The Hellenic Football Federation (EPO) announced sweeping changes late last week with the removal of manager Sergio Markarian, as well as his assistants Roland Marcenaro and Nikos Costenoglou, and national team director Yiorgos Karagounis.

The decision to part with Markarian, Marcenaro and Costenoglou was reportedly agreed to by mutual consent, but Karagounis, Greece’s most capped player, is said to be a sticking point with the organisation, with the EPO stating his contract was terminated for an unspecified “significant reason”.

The former national captain accused the EPO of showing no respect throughout the process.

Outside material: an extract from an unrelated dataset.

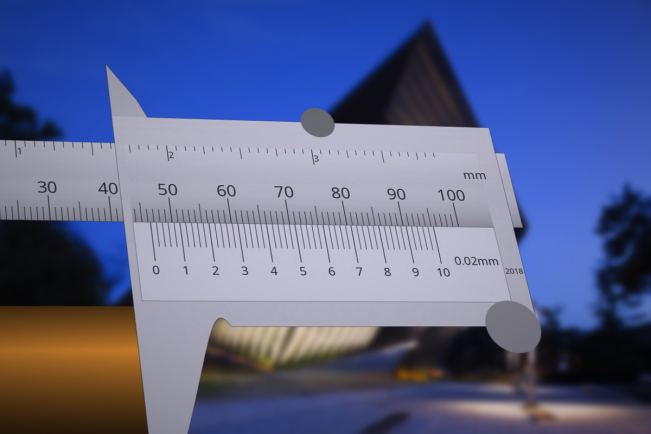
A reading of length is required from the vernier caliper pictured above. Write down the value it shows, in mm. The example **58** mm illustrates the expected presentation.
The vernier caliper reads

“The most striking thing is that since all of this first started, I have kept seeing my professional dignity being tarnished in the media and nobody [from the EPO] has bothered to contact me to tell me anything,” Karagounis told Greece’s Sport FM.

“This is not consistent with my behaviour over the years, especially towards the national team that I’ve served for 24 years. They should respect all these years that I’ve been involved.

“It’s so bad to let rumours and heresy continue with so many lies being bandied about and nobody responding to them.”

Greece’s Under-21 coach Costas Tsanas will stand in as caretaker manager until a permanent replacement is found. Greece has four Euro 2016 qualifiers remaining, with the next on September 4 against Finland in Piraeus, and sits last in its group on two points.